I think we've been over this before, but since you
seem to be happy with many of the modelers around (as
am I) why not just get a nice keyboard amp or powered
PA speaker and use the amp modeler of your choice? 
This gives amazing flexibility IMO.  Sounds good for
bass, acoustic and  you can even route keyboard sounds
though it.  Get a modeler that's an all in one floor
unit, as I'm sure you'll need stuff on the ground

I found the Mackie 650s to be a little cold sounding
but had great bottom.  A bit of time with an EQ was
all they needed though.  Why have the bells and
whistles in the amp?


--- Krispen Hartung <khartung@cableone.net> wrote:

> The polytones are indeed nice (just don't use the
> gain on them, as that 
> produces what could likely be the most nasty
> sounding distortion on the 
> planet earth)...however, having used many models of
> Polytones in my guitar 
> playing history, I find that they are a generally a
> one-dimensional amp.

Input for this task
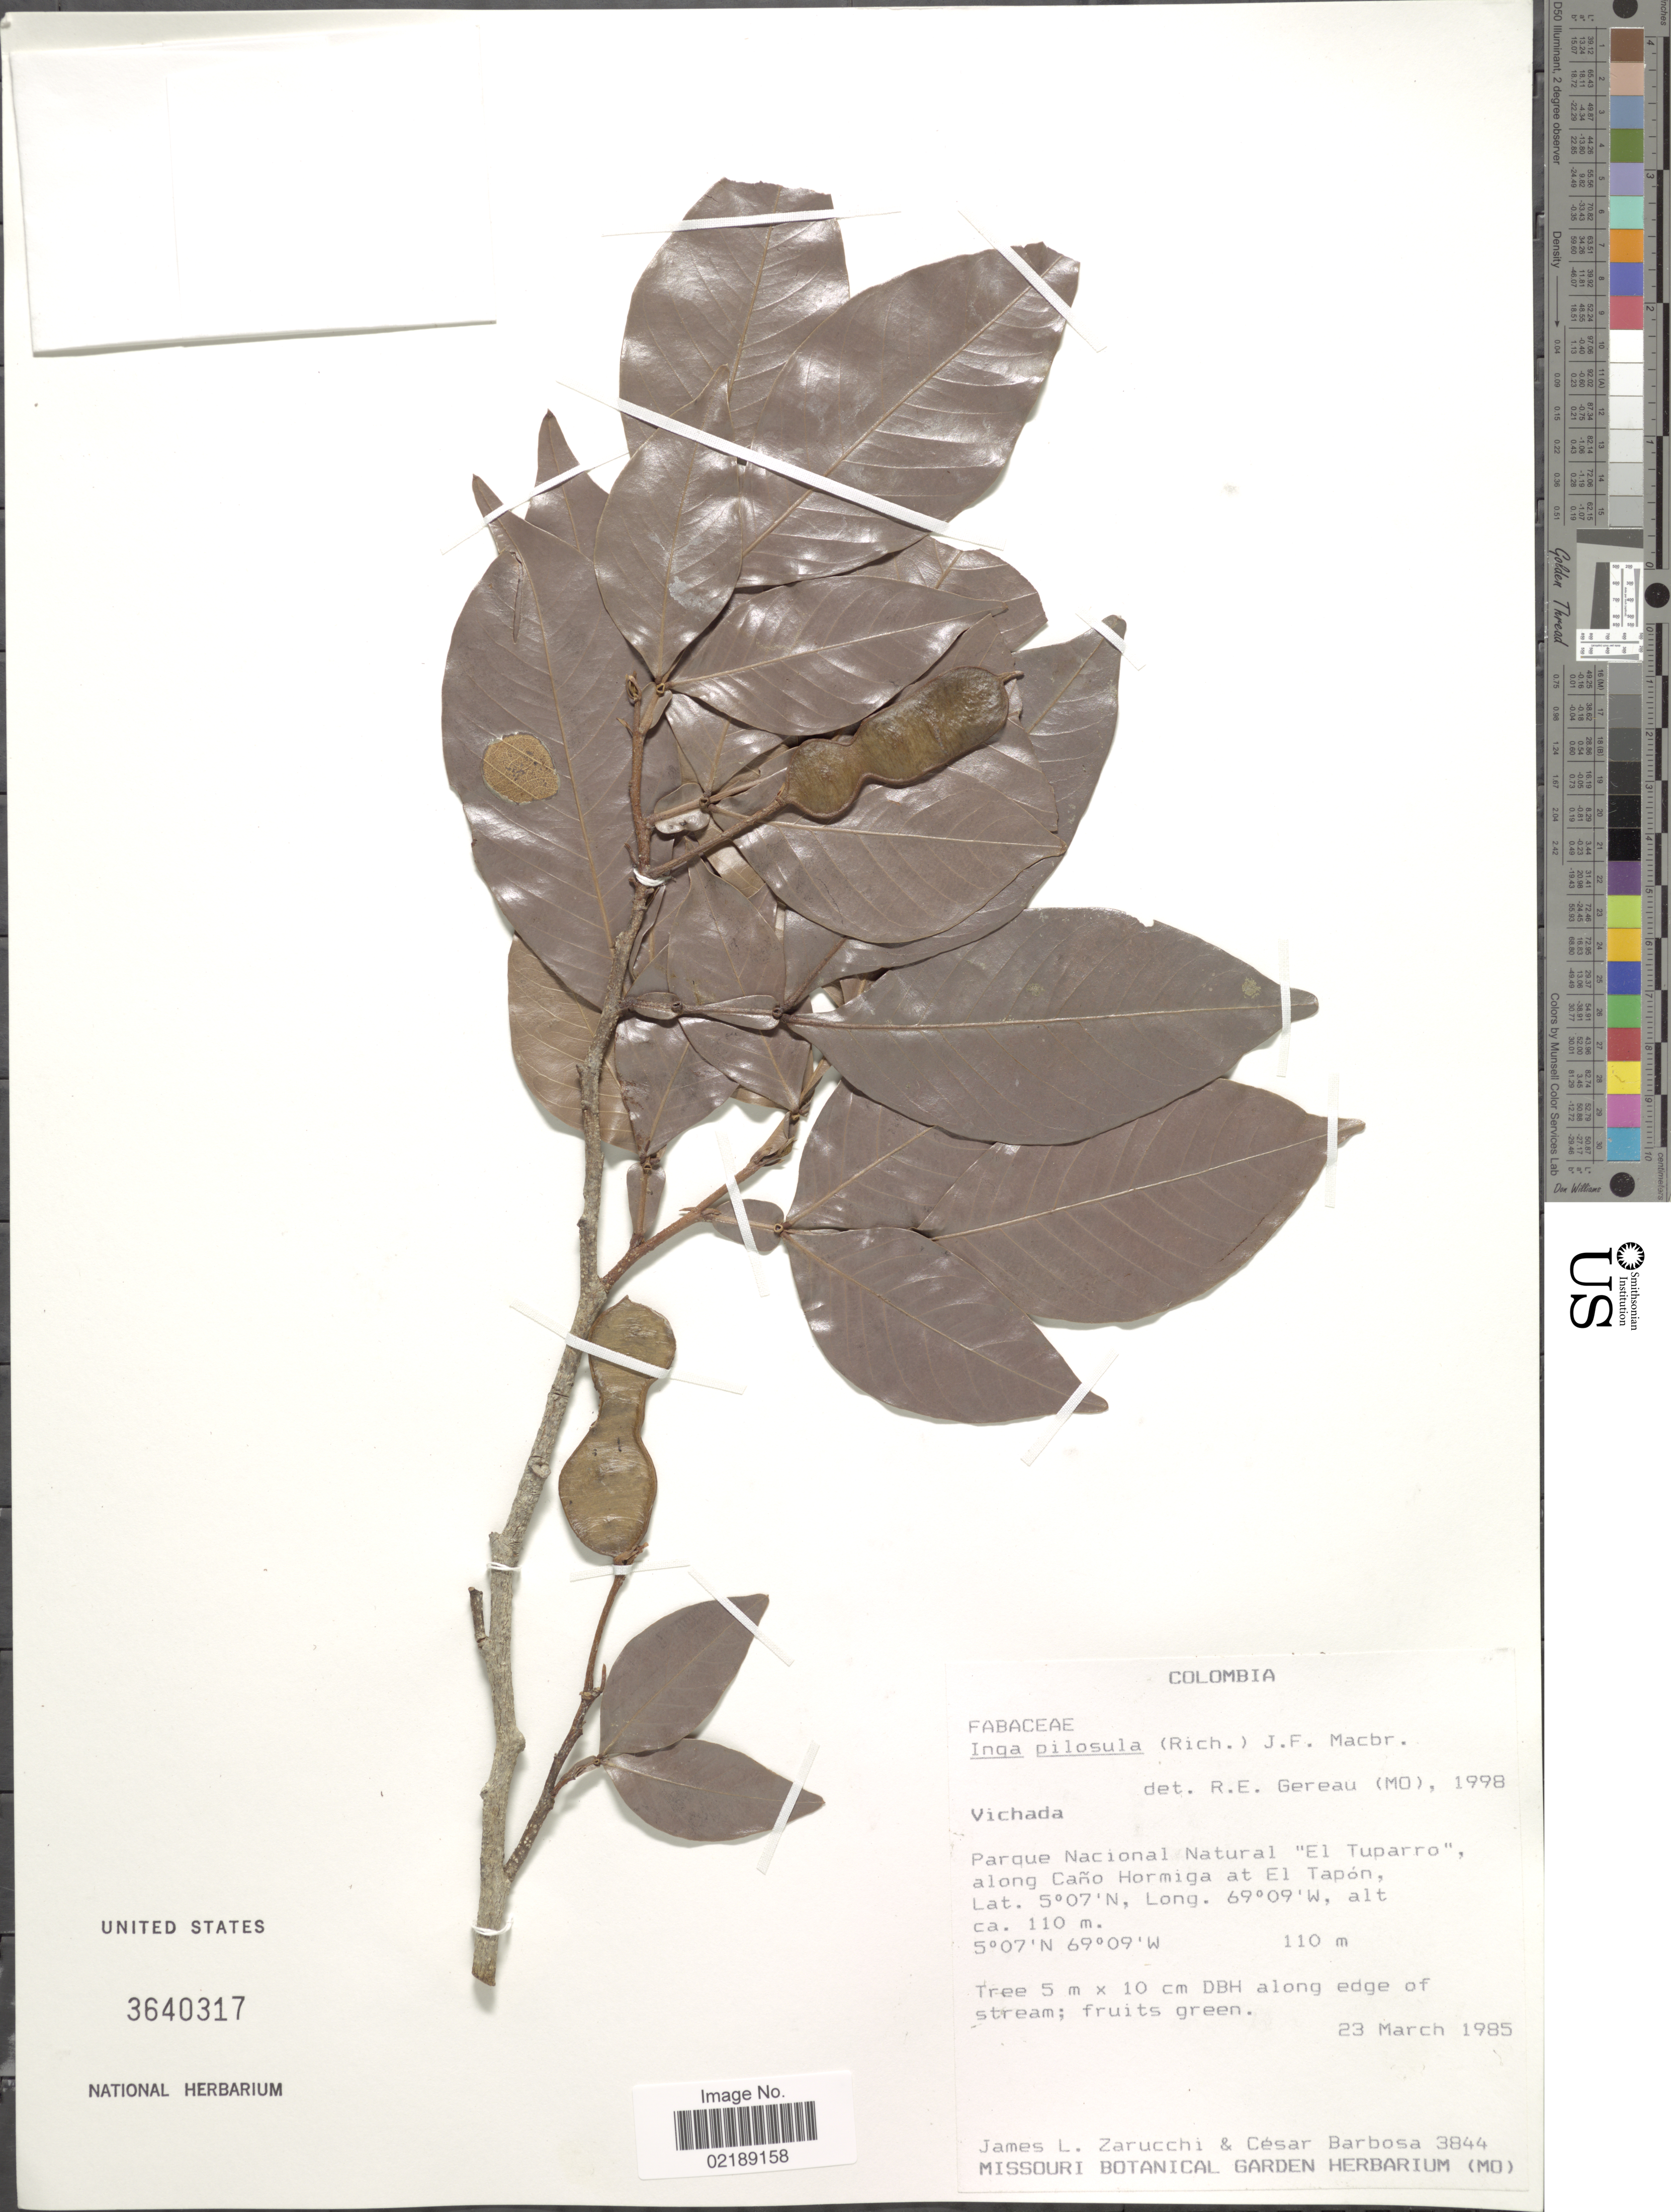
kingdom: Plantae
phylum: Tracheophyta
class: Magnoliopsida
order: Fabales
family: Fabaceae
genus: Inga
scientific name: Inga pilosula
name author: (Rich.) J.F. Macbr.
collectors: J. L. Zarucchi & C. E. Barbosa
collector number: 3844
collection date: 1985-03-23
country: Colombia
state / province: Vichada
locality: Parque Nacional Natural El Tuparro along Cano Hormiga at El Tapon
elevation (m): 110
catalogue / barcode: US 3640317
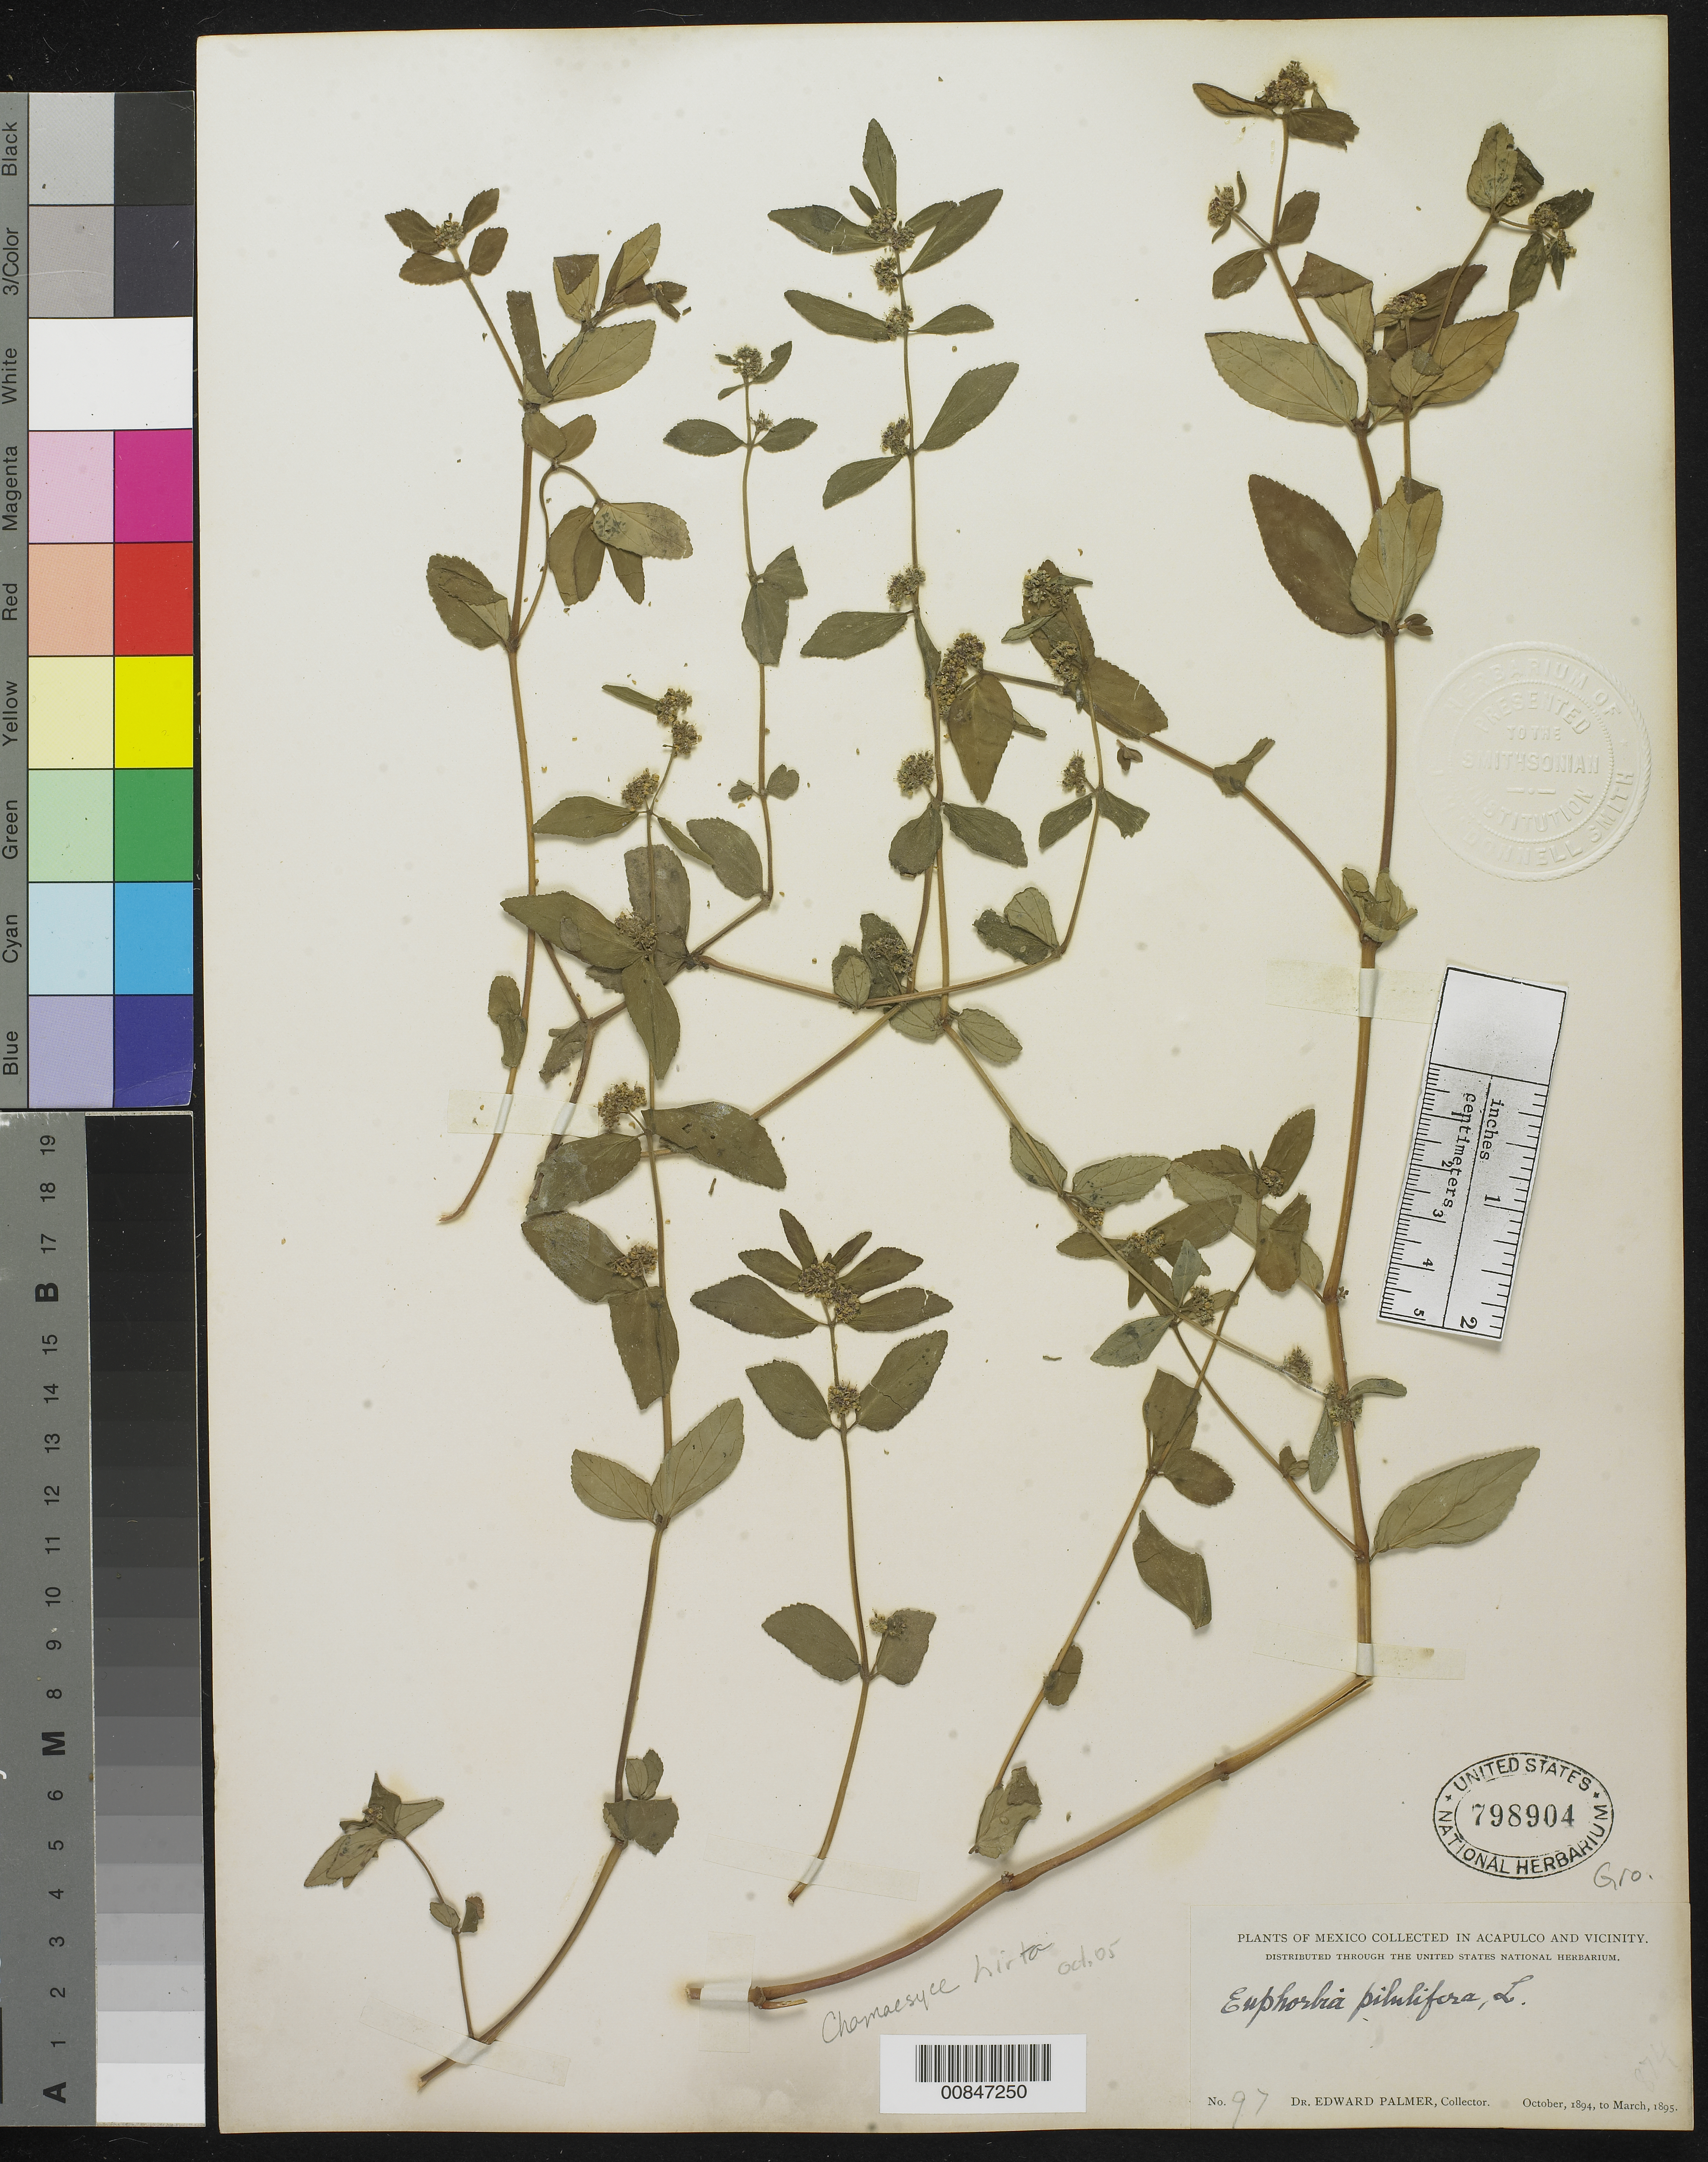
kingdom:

Goal A
In the message about amps, how did the writer find the Mackie 650s to sound?
Goal B
In the listing, copy the lines starting at the one that has "country: Colombia" and continuing through the end of the listing. Leave out the pictures.

Finished answer A
A little cold sounding, but with great bottom.

Finished answer B
country: Colombia
state / province: Vichada
locality: Parque Nacional Natural El Tuparro along Cano Hormiga at El Tapon
elevation (m): 110
catalogue / barcode: US 3640317
kingdom:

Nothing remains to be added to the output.